Papers: 2 Apr 2022 - 8 Apr 2022

Animal Studies, Pharmacology/Drug Development

2022 Apr 06

Sci Transl Med



Editor's Pick

GPR177 in A-fiber sensory neurons drives diabetic neuropathic pain via WNT-mediated TRPV1 activation.


Xie Y-K, Luo H, Zhang S-X, Chen X-Y, Guo R, Qiu X-Y, Liu S, Wu H, Chen W-B, Zhen X-H, Ma Q, Tian J-L, Li S, Chen X, Han Q, Duan S, Shen C, Yang F, Xu Z-Z
Sci Transl Med. 2022 Apr 06; 14(639):eabh2557.
PMID: 35385340.


Diabetic neuropathic pain (DNP) is a common and devastating complication in patients with diabetes. The mechanisms mediating DNP are not completely elucidated, and effective treatments are lacking.

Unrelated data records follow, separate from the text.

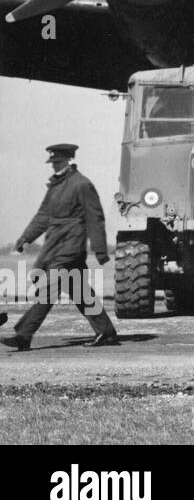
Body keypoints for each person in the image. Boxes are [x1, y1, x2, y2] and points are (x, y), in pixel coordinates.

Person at [2, 144, 119, 351]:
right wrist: (24, 238)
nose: (54, 167)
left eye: (58, 163)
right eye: (53, 163)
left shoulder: (82, 184)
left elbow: (95, 218)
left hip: (71, 246)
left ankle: (23, 334)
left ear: (69, 161)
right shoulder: (55, 187)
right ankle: (106, 332)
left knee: (49, 288)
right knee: (79, 291)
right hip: (55, 245)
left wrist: (100, 250)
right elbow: (43, 216)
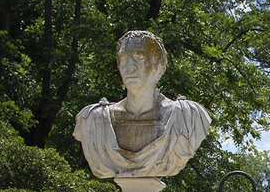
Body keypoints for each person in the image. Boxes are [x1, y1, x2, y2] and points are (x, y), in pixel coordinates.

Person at [74, 30, 211, 180]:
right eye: (124, 58)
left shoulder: (186, 118)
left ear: (159, 68)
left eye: (139, 57)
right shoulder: (95, 120)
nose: (130, 66)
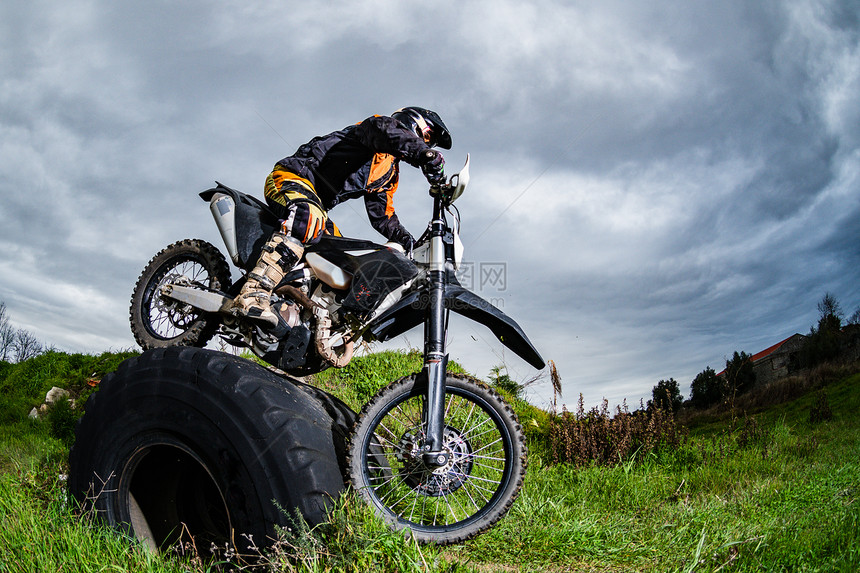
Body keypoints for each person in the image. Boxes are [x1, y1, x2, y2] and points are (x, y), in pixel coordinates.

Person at [230, 106, 452, 327]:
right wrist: (425, 154)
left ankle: (303, 314)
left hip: (318, 204)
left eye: (430, 143)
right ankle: (253, 293)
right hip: (291, 178)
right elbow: (389, 133)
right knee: (309, 218)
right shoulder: (377, 128)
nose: (427, 143)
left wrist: (409, 242)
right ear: (412, 122)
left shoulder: (389, 173)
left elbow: (382, 215)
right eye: (428, 136)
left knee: (341, 256)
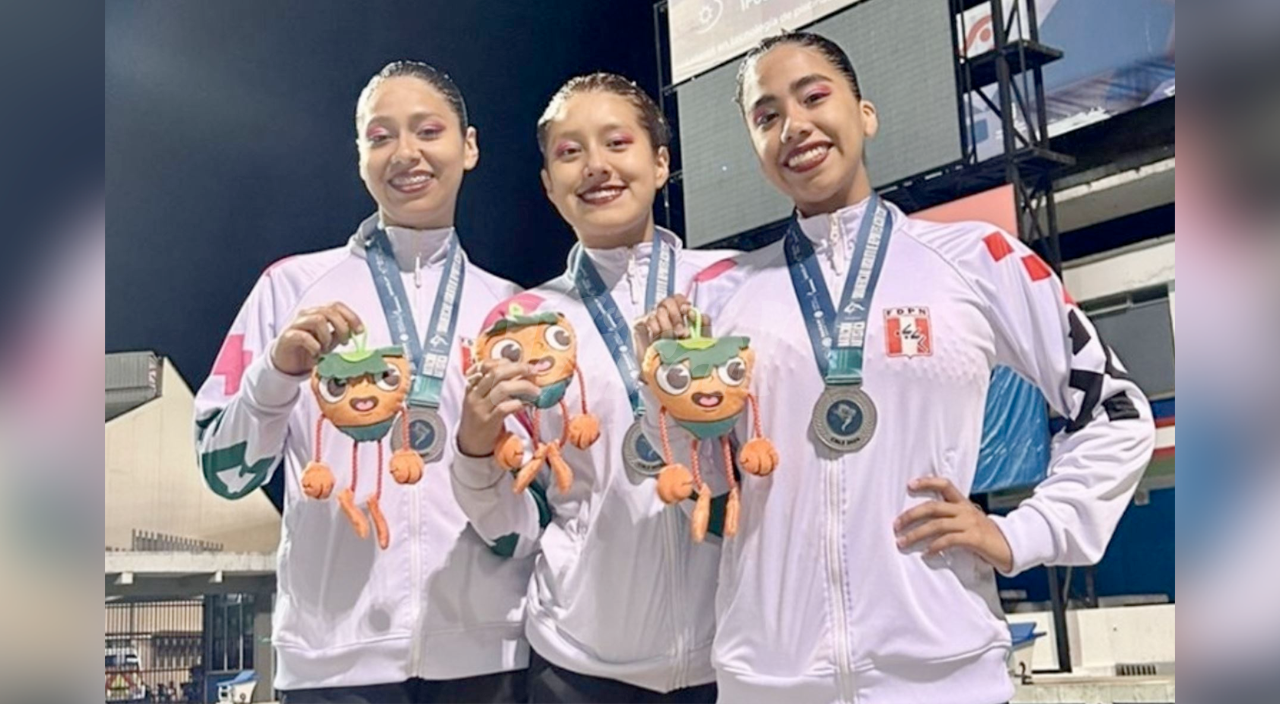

A-fiber sensory neurons have been shown to mediate the development of mechanical allodynia in neuropathic pain, yet the molecular basis underlying the contribution of A-fiber neurons is still unclear. Here, we report that the orphan G protein-coupled receptor 177 (GPR177) in A-fiber neurons drives DNP via WNT5a-mediated activation of transient receptor potential vanilloid receptor-1 (TRPV1) ion channel. GPR177 is mainly expressed in large-diameter A-fiber dorsal root ganglion (DRG) neurons and required for the development of DNP in mice. Mechanistically, we found that GPR177 mediated the secretion of WNT5a from A-fiber DRG neurons into cerebrospinal fluid (CSF), which was necessary for the maintenance of DNP. Extracellular perfusion of WNT5a induced rapid currents in both TRPV1-expressing heterologous cells and nociceptive DRG neurons. Computer simulations revealed that WNT5a has the potential to bind the residues at the extracellular S5-S6 loop of TRPV1. Using a peptide able to disrupt the predicted WNT5a/TRPV1 interaction suppressed DNP- and WNT5a-induced neuropathic pain symptoms in rodents. We confirmed coexpression in human DRG neurons and WNT5A secretion in CSF from patients with DNP. Thus, our results reveal a role for WNT5a as an endogenous and potent TRPV1 agonist, and the GPR177-WNT5a-TRPV1 axis as a driver of DNP pathogenesis in rodents. Our findings identified a potential analgesic target that might relieve neuropathic pain in patients with diabetes.